ただ、キマイラは飼われていた魔物だったらしく攻撃は大振りな上に、こちらの攻撃は躱せないという鍛え方をしていたようで、歩くウツボカズラよりも簡単に眠らせることに成功した。
勝ち名乗りのため腕を上げ、魔石を取り出そうとナイフを構えたところで、飼い主の魔物使いであるセクメトに止められた。セクメトは頭がライオンの女性だ。
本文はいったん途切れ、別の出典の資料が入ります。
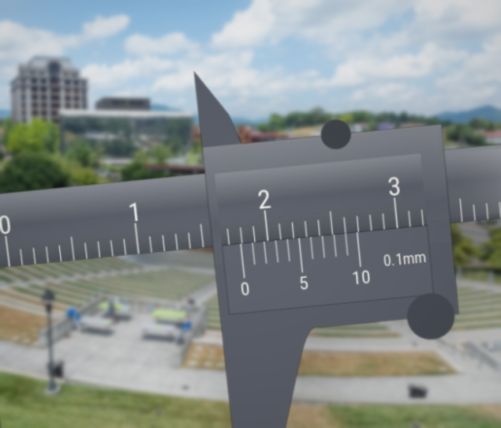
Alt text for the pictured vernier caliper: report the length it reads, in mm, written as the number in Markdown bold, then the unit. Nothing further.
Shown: **17.9** mm
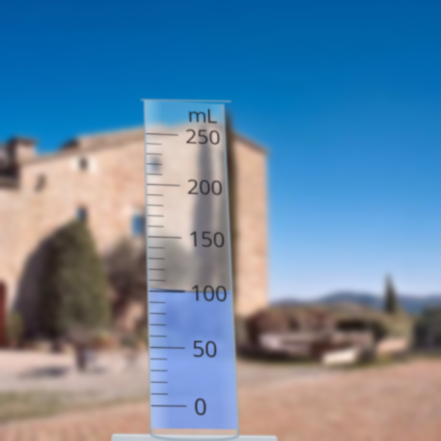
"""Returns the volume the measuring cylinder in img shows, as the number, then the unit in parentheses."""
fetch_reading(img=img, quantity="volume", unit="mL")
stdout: 100 (mL)
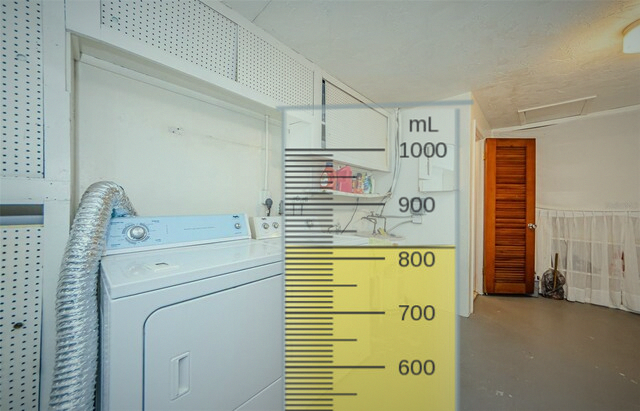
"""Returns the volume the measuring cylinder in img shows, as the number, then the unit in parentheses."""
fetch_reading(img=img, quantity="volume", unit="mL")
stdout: 820 (mL)
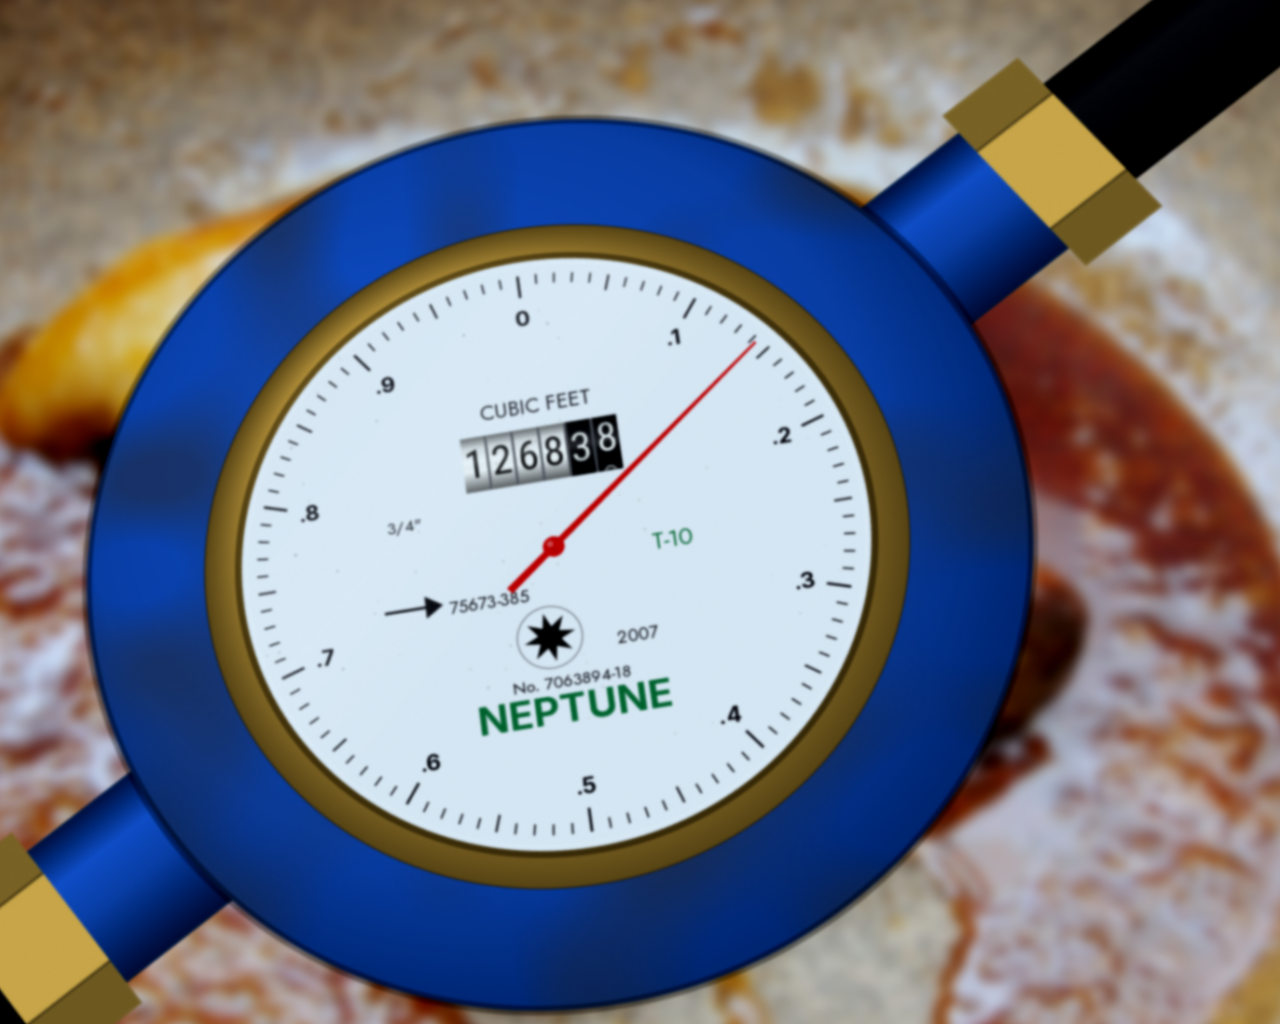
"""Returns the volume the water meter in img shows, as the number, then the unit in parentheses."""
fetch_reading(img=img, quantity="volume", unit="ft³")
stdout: 126838.14 (ft³)
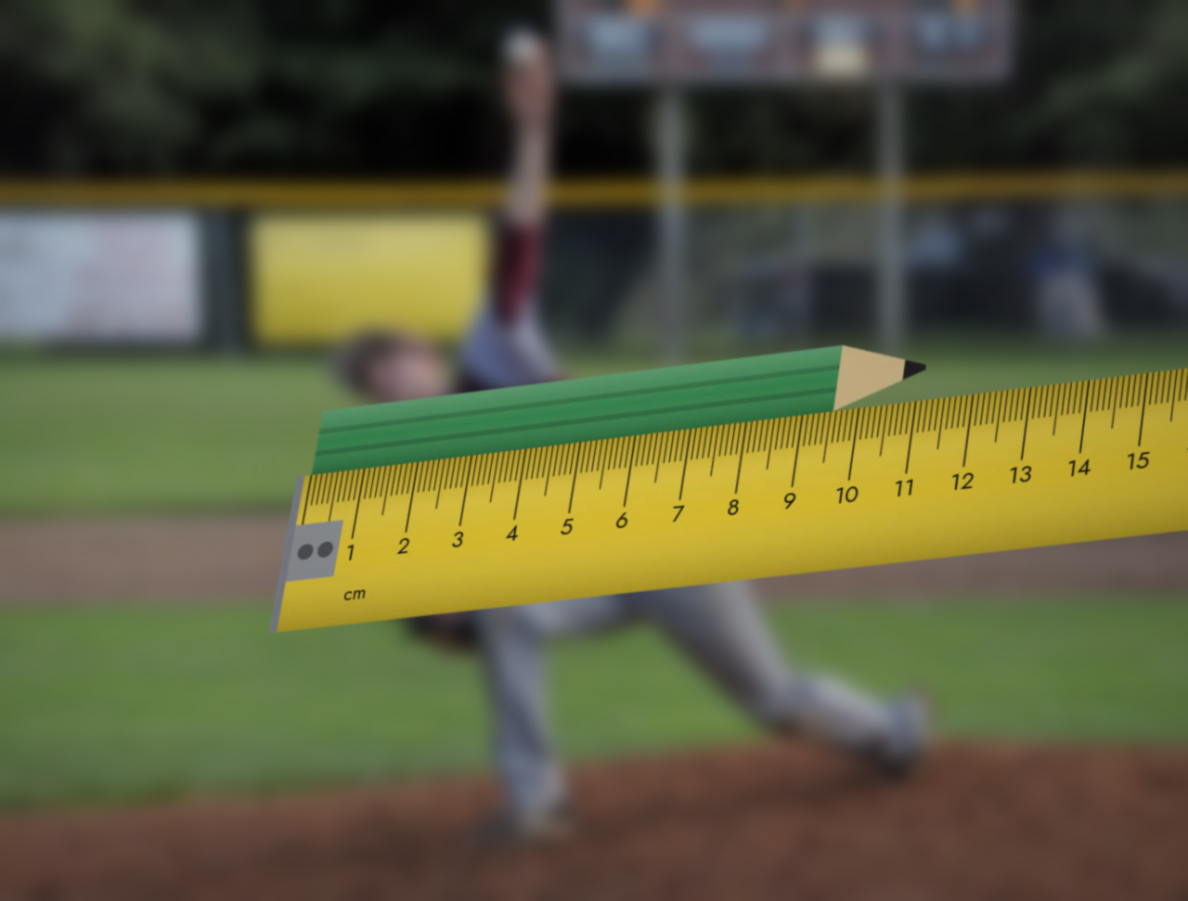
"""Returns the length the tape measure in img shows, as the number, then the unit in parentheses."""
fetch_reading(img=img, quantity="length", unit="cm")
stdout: 11.1 (cm)
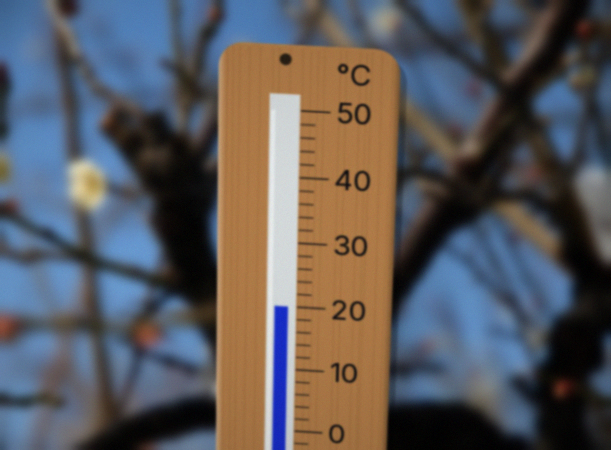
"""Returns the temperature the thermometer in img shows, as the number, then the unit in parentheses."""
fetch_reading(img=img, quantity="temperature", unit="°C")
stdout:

一旦、俺たちは離れ、巨大なゴーレムと再戦することになった。防御力の高いゴーレムだったが、足を狙って倒し、アラクネの蜘蛛の巣玉で固定。やはり、こちらの攻撃を無視して突っ込んでくるので、やりたい放題だった。
「俺たち、敵がいなくなってきてないか?」
「そうだな……」
一旦俺たちは試合を中止。賞金だけ貰って、宿に帰った。
「明日、酒場で魔物討伐の依頼を探して、大型の案件がなければ別の町に行こうか」
「ああ。レベルが高くなった弊害が出て来た」
「やっぱり火吹きトカゲの討伐に行くか? はぐれドラゴンが腐ってドラゴンゾンビになっている可能性もある」
「そうだな。とりあえず、明日一日、準備時間にしよう」
レベルが高くなると、戦う場所がなくなるということもあるのか。